A while back I wrote a rant about creating a blog page to post my rants: therantbot.blogspot.com. therantbot.wordpress.com
During the rant I listed a bunch of sites I would liked to have called mine, but apparently I was a little too late to the blog scene and they were all taken. I chose not to list one of the names which I also considered using. The reason I didn’t list it was because I felt that this name could have ruined my reputation, destroyed my image and ended my very existence! Ok, maybe I’m being a little dramatic. But you’ll soon find out why.
The name of that site: randypersaud.blogspot.com
Randy Persaud. My arch nemesis.
The self proclaimed writer, director and producer…self proclaimed because he is not listed on the all knowing imdb.com, so I guess we have to take his word for it.

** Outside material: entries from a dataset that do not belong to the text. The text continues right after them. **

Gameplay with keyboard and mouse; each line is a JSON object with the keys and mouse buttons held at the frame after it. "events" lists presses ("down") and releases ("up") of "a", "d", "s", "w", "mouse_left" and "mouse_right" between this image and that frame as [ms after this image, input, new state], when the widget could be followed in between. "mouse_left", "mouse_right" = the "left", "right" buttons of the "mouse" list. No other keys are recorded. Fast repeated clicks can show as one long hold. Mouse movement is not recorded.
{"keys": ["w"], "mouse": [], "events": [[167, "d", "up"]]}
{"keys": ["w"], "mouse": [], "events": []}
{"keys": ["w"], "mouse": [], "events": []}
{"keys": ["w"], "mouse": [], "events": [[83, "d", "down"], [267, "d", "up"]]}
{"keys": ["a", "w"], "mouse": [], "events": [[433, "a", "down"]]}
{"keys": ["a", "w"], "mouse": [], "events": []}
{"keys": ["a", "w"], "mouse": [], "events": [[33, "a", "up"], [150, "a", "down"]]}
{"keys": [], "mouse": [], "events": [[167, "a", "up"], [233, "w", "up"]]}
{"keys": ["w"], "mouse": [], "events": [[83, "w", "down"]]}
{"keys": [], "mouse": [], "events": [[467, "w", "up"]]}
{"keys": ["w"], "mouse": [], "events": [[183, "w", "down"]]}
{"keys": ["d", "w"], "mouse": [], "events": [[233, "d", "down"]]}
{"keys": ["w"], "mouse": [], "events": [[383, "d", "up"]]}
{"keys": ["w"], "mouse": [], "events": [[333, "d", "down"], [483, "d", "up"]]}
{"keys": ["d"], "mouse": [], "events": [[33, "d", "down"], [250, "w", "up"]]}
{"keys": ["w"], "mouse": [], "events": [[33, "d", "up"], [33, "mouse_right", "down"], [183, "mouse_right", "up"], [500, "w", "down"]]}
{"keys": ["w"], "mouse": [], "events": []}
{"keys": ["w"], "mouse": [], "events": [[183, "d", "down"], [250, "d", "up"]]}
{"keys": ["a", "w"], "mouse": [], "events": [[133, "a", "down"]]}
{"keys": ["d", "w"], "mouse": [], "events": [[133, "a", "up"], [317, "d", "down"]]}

It wouldn’t be so bad if he used the site for posting pics or for coming out of the closet, but no, he uses it for ranting. Ain’t that a bitch. I tried reading some of it, but his posts were like novels and shortly lost interest after the first few sentences. I welcome anyone who would like to read and give me a summary of what this guy is all about. However keep in mind that he is not me so when you start to get annoyed, don’t take it out on me.
The thing that pushed him to the top of my arch nemesis list (nemelist?), only to surpass the GO train, was the time when I was trying to create a twitter account so that I could stalk this chick…follow someone…what? I said follow someone. Anyways, as you probably already guessed…
This guy must have taken Arch Nemesees 101 because he knows that the first thing to being a good arch nemesis is to always be one step ahead of…whatever the opposite of nemesis is…the protagonist?…also be as much of a douche bag as possible. Dying your hair blond is a start. Especially if you’re brown.
What pisses me off even more is the fact that he almost has 2,000 followers!!! Honestly, who tell hell cares if you’re “doing laundry…oh the joy!” And is it normal to tweet every 5 minutes? If I wanted to know what you were doing every 5 minutes, I’d call you.
Perhaps I’m being a little too harsh…I mean, what if this guy really isn’t that bad of a guy? Can you imagine if we were friends? Can you imagine? The power of two Randy Persaud’s…we would be unstoppable! Wouldn’t it be crazy that if somewhere down the road of life, I find out that we are actually related? That would make THE most awkward family reunion EVER. Perhaps I shouldn’t publish this…too late. I hope he doesn’t sue me for posting his pic.